Desafios para reduzir os casos de assédio sexual

Enviada em 27/08/2021

“Não” ao abuso sexual

O abuso sexual acontece quando um indivíduo pratica atos libidinosos com outro sem que haja o consentimento de uma das partes, tanto com carícias sexuais à outra sem que ela esteja de acordo com a situação, quanto com a obrigação à prática de relações sexuais, utilizando meios emocionais e/ou agressões físicas para estes. Além disso, é também considerado um abuso, quando o agressor mostra seu órgão sexual ou realiza masturbação em frente à vítima, sem que ela queira que aquela situação se concretize. Como consequência das problemáticas acima apontadas, estudiosos afirmam que após o ato, a vítima poderá ter marcas profundas e dolorosas, sendo comum haverem pesadelos frequentes e repetitivos, índices de baixa auto-estima, medos que não eram decorrentes antes, fobias, maior desconfiança e/ou dificuldade para se relacionar com outras pessoas que não sejam de sua confiança, dificuldade para se alimentar -podendo alavancar transtornos alimentares como a anorexia ou até mesmo a bulimia- , maior tendência ao uso de drogas lícitas e ilícitas, dentre outros.

Mesmo diante de tantas consequências, ainda existem pessoas que acreditam que esses atos inconscientes não são abusos, entretanto segundo alguns dados apresentados pelo Ministério da Saúde, apenas a violência sexual em crianças de até nove anos de idade já representa cerca de 35% do total das notificações apresentadas, ficando pouco atrás de negligência e do abandono. É possível, infelizmente, que esses índices de violência sexual sejam ainda maiores, devido à séries de fatores que dificultam a identificação de casos como estes.

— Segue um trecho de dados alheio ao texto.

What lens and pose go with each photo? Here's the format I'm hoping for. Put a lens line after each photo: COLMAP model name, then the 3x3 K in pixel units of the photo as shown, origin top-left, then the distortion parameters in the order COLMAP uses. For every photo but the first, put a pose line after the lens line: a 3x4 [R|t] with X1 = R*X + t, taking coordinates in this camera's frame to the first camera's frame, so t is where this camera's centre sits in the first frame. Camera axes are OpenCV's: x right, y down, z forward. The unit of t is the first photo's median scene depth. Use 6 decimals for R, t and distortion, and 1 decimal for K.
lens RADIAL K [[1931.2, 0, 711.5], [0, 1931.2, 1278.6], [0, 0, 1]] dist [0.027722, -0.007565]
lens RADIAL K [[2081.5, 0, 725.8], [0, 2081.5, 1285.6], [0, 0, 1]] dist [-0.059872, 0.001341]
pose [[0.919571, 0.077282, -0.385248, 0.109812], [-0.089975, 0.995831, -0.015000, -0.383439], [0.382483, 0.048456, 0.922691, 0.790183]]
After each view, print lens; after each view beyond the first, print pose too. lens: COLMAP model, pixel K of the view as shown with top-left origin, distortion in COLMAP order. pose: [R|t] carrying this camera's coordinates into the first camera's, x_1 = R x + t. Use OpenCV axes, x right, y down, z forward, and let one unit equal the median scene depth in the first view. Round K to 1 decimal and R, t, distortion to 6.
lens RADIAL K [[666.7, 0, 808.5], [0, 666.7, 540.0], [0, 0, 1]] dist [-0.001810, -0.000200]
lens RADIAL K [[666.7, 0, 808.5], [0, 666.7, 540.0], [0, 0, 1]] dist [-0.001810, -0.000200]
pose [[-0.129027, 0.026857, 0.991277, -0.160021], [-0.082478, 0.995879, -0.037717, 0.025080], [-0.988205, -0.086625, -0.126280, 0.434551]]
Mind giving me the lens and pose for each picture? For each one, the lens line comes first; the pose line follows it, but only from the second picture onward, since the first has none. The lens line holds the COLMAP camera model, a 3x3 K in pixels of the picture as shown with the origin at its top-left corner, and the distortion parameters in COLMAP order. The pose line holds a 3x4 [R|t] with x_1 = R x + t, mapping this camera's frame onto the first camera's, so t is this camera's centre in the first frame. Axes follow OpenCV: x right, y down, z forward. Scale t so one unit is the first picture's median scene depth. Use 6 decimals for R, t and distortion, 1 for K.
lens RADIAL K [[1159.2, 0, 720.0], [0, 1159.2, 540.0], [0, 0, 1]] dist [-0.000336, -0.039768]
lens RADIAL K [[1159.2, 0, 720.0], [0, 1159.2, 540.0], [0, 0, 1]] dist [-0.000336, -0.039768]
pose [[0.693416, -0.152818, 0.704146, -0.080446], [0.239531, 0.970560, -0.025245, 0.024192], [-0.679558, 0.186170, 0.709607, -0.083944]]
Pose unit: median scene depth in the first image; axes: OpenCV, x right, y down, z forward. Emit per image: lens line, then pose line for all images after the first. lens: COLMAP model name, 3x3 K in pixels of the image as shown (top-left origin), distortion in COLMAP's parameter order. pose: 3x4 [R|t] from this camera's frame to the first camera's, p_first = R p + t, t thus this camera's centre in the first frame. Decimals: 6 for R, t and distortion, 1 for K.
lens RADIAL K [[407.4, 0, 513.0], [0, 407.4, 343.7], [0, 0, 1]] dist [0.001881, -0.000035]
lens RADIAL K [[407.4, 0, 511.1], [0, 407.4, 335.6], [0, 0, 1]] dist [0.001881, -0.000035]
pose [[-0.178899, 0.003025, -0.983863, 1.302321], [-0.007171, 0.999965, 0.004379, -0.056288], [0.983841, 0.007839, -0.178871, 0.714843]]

Para a Organização Mundial de Saúde(OMS), a violência sexual contra menores de idade é um dos maiores problemas de saúde pública populacional da atualidade. Diversos estudos internacionais sugerem que cerca de 36% das meninas, e 29% dos meninos já sofreram algum tipo de abuso sexual.

Para a resolução ou diminuição desses problemas, uma boa opção seria a implementação de novos projetos educacionais nas escolas, para que desde jovens, os indivíduos aprendam a respeitar o próximo e perceber a gravidade de tais situações. Como já afirmava o filósofo francês adversário do iluminismo e da teoria política em que se baseou a Revolução Francesa, Louis Bonald, “A cultura forma sábios; a educação, homens.”, contudo, proporcionando uma melhor educação e conscientização ainda dentro das escolas, o índice destes ocorridos diminuiria gradualmente em longo prazo.